クラウドの積極活用がセキュリティの課題を解決?
最終報告ではさらに、スマートフォンで利用するクラウドサービス側にセキュリティの不備があった場合に、情報漏えいの危険性があることを指摘。「スマートフォンのユーザーは端末内かネットワーク上のどちらにデータがあるかを意識しないこともあり、無意識にクラウドサービスを利用しているケースもある」。
スマートフォンのクラウド利用に関するセキュリティ対策としては、「クラウドの利用の有無」をアプリに明示することに加えて、アプリが利用するクラウドサービスの情報などをもとに、アプリ提供サイト運営者がアプリの安全度を総合的に判断することも有効ではないかと話した。
こうした課題があるクラウドサービスだが、反対に積極的に活用することでセキュリティを確保できる可能性があると、中谷氏は指摘する。「スマートフォンをシンクライアント化することで、データ漏えいの危険性を軽減できる。(OSやアプリに相当する機能のセキュリティを)クラウド事業者側で一元管理するといった使い方も考えられる」。
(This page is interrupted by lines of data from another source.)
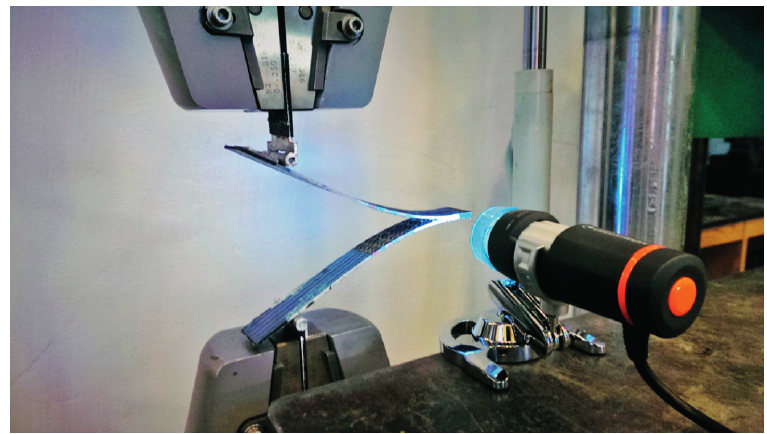
Figure 5. The DCB test setup with an optical microscope used to monitor and record the delamination growth.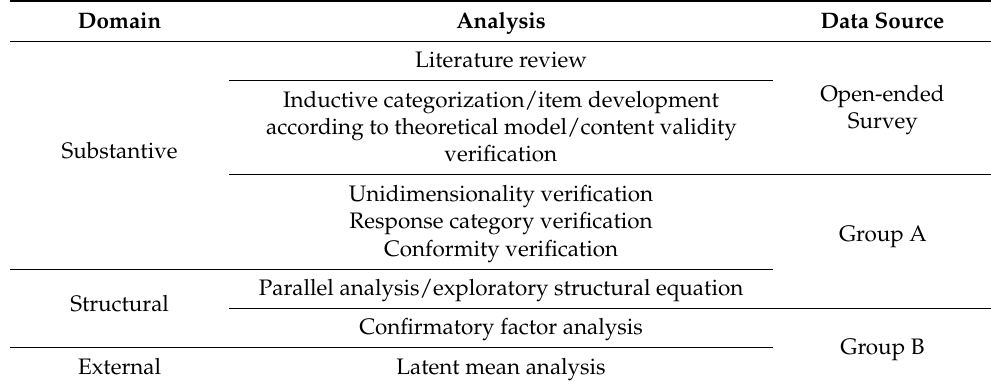
Table 3. Composition of the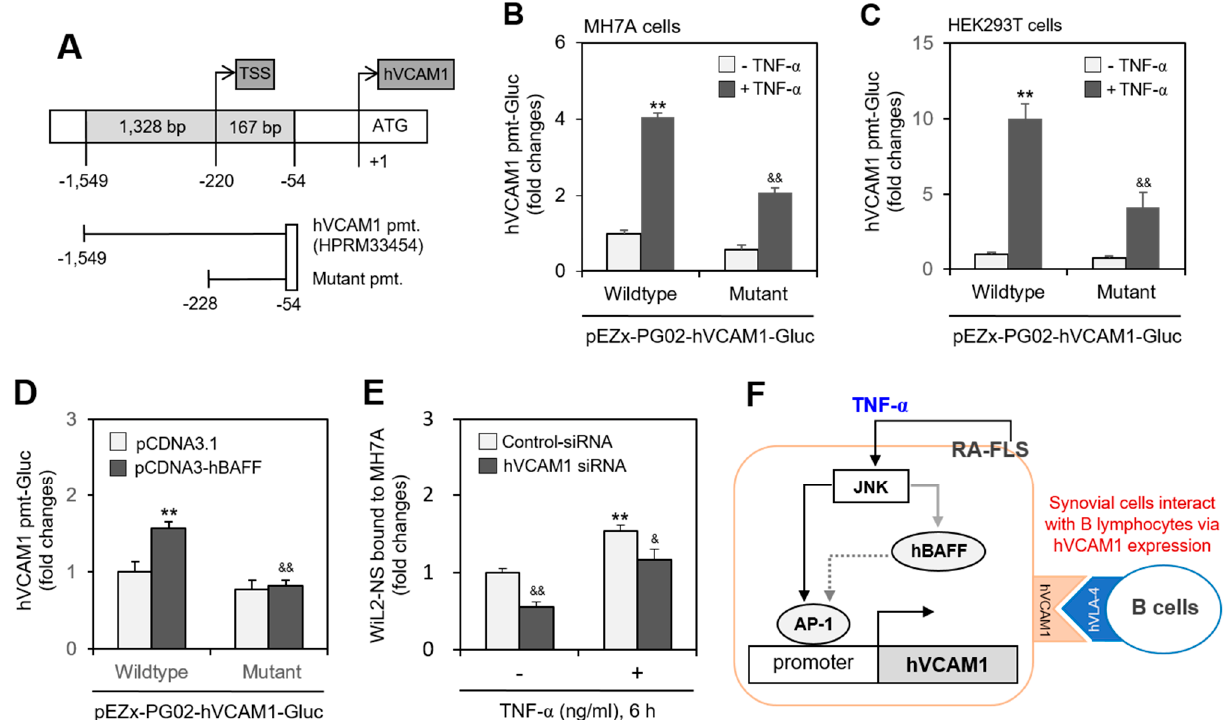
Figure 6. WiL2-NS cell bound to MH7A cells were enhanced by human vascular cell adhesion molecule-1 (hVCAM1) expression. ( A – C ) Mutant promoter to hVCAM1 was prepared from wild-type promoter ( A ). MH7A ( B ) or HEK293T ( C ) cells were transfected with wild- or mutant-type of pEZx-PG02-hVCAM gaussia luciferase (Gluc) plasmid DNA. Then, each cell was incubated for 30 h after transfection, and treated with 20 ng/mL TNF- α for additional 6 h. Gluc activity was measured by using luminometer ( B , C ). ( D ) MH7A cells were co-transfected with pCDNA3.1, or pCDNA3-hBAFF and wild or mutant type of pEZx-PG02-hVCAM-Gluc plasmid DNA by using PEI. Gluc activity was measured by using luminometer. ( E ) MH7A cells were transfected with control or hVCAM1-siRNA to knockdown hVCAM1 expression by using Lipofectamine ® and treated with 20 ng/mL TNF- α for 6 h. Then, WiL2-NS cells were added and co-incubated to adhere for 30 min. Unbound WiL2-NS B cells were washed out and MTT assay was used to analyze bound B cells. Each experiment was performed at least four times. Data in a bar graph represent the means ± SD. ** p < 0.01; significantly different from TNF- α -untreated ( B , C ) or pCDNA3.1-transfected ( D ) or control-siRNA-treated and TNF- α -untreated ( E ) control group. & p < 0.05, && p < 0.01; significantly different from control TNF- α -treated ( B , C ) or pCDNA3-hBAFF-transfected ( D ) or control-siRNA-treated and TNF- α -treated ( E ) control group. ( F ) This is a schematic interaction mechanism of B lymphocytes to synovial cells by hVCAM1 expression under TNF- α stimulation. It suggests that TNF- α -activated JNK controls hVCAM1 expression via AP-1 binding on its promoter (black solid line) in synovial cells. JNK also might induce hBAFF expression (grey solid line), which lead to the regulation of hVCAM1 expression by AP-1 binding on its promoter (grey dotted line) in synovial cells. Through this molecular mechanism, hVCAM1 can control the interaction of synovial cells to B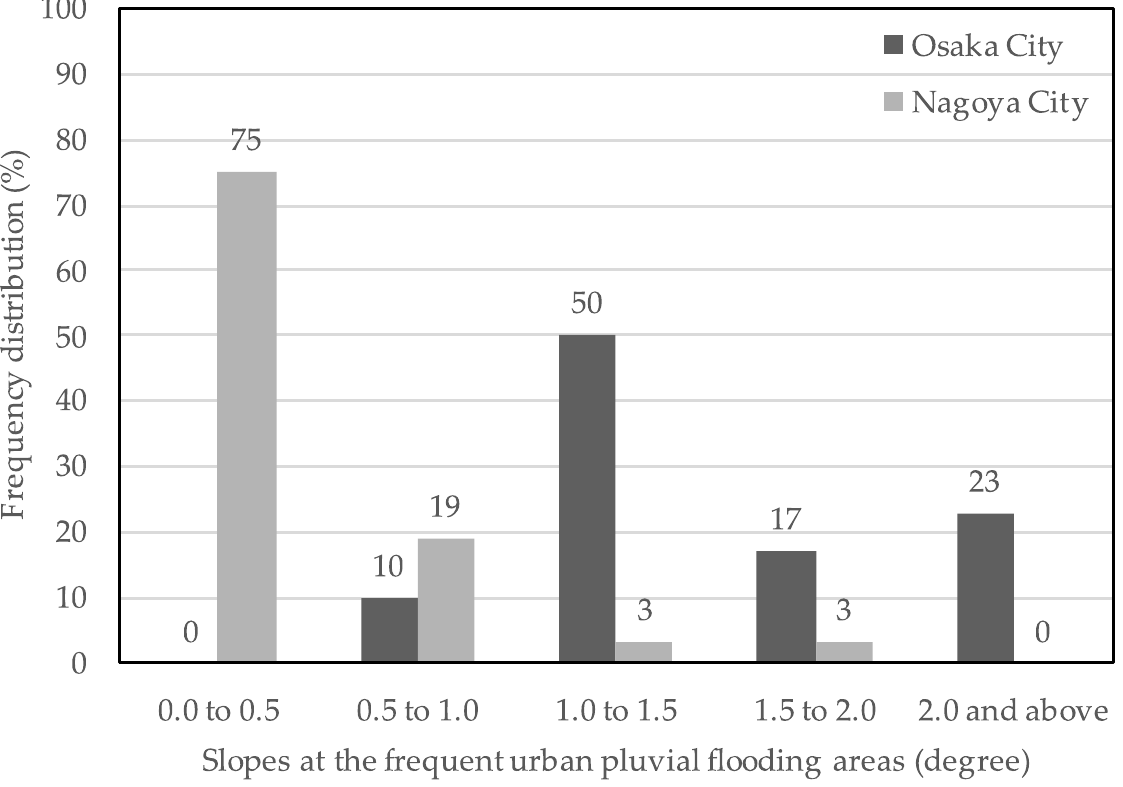
Figure 6. The frequency distribution of slopes at the frequent urban pluvial flooding areas in Osaka and Nagoya Cities.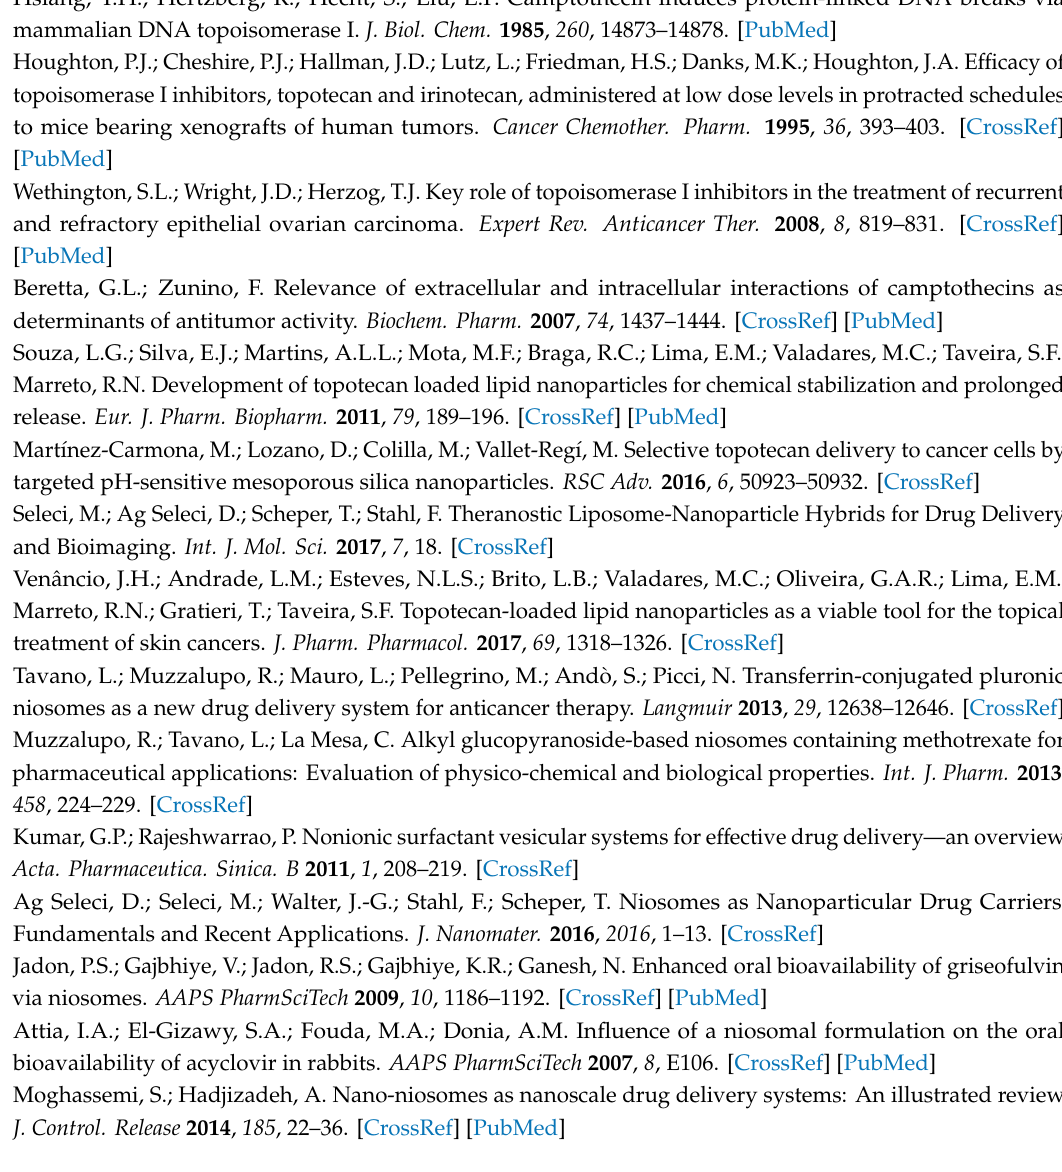
Figure S1: TEM micrograph of niosomes stained with 2% phosphotungstic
最終報告ではこのほか、ユーザーが最低限取るべきセキュリティ対策として、「スマートフォン情報セキュリティ3か条」を立案。1)OSを更新、2)ウイルス対策利用ソフトの利用、3)アプリケーションの入手に注意――といった3点について、政府は広報やウェブサイト、パンフレットなどに加え、テレビや新聞を活用してユーザーに啓発していくという。